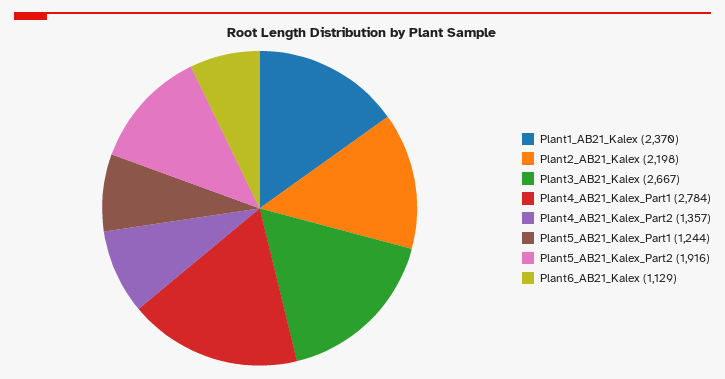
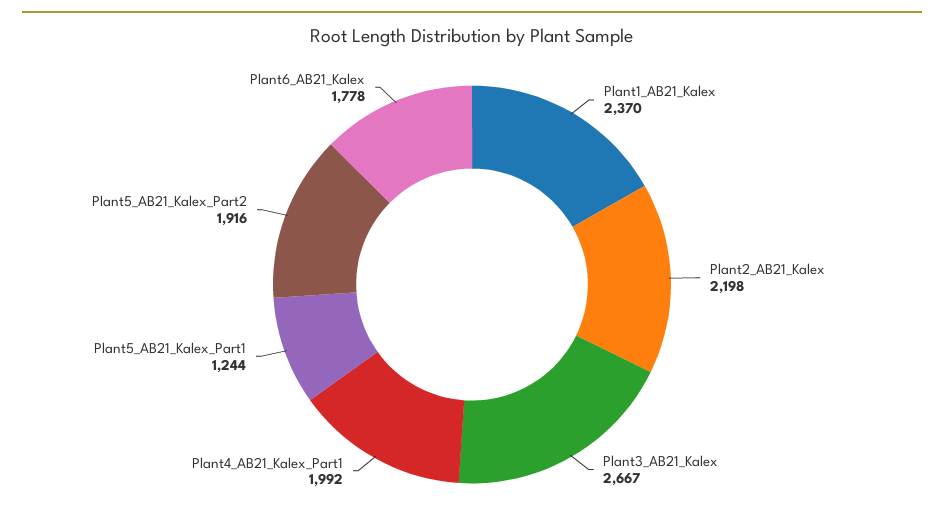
  {
    "Plant1_AB21_Kalex": 2370,
    "Plant2_AB21_Kalex": 2198,
    "Plant3_AB21_Kalex": 2667,
-   "Plant4_AB21_Kalex_Part1": 2784,
+   "Plant4_AB21_Kalex_Part1": 1992,
-   "Plant4_AB21_Kalex_Part2": 1357,
    "Plant5_AB21_Kalex_Part1": 1244,
    "Plant5_AB21_Kalex_Part2": 1916,
-   "Plant6_AB21_Kalex": 1129
+   "Plant6_AB21_Kalex": 1778
  }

□ □ □ □ □ □ □

HOW TO COMPLETE THIS TASK ▸ Copy the listing above exactly, minus the pictures.

RESPONSE TO THE TASK ▸
  {
    "Plant1_AB21_Kalex": 2370,
    "Plant2_AB21_Kalex": 2198,
    "Plant3_AB21_Kalex": 2667,
-   "Plant4_AB21_Kalex_Part1": 2784,
+   "Plant4_AB21_Kalex_Part1": 1992,
-   "Plant4_AB21_Kalex_Part2": 1357,
    "Plant5_AB21_Kalex_Part1": 1244,
    "Plant5_AB21_Kalex_Part2": 1916,
-   "Plant6_AB21_Kalex": 1129
+   "Plant6_AB21_Kalex": 1778
  }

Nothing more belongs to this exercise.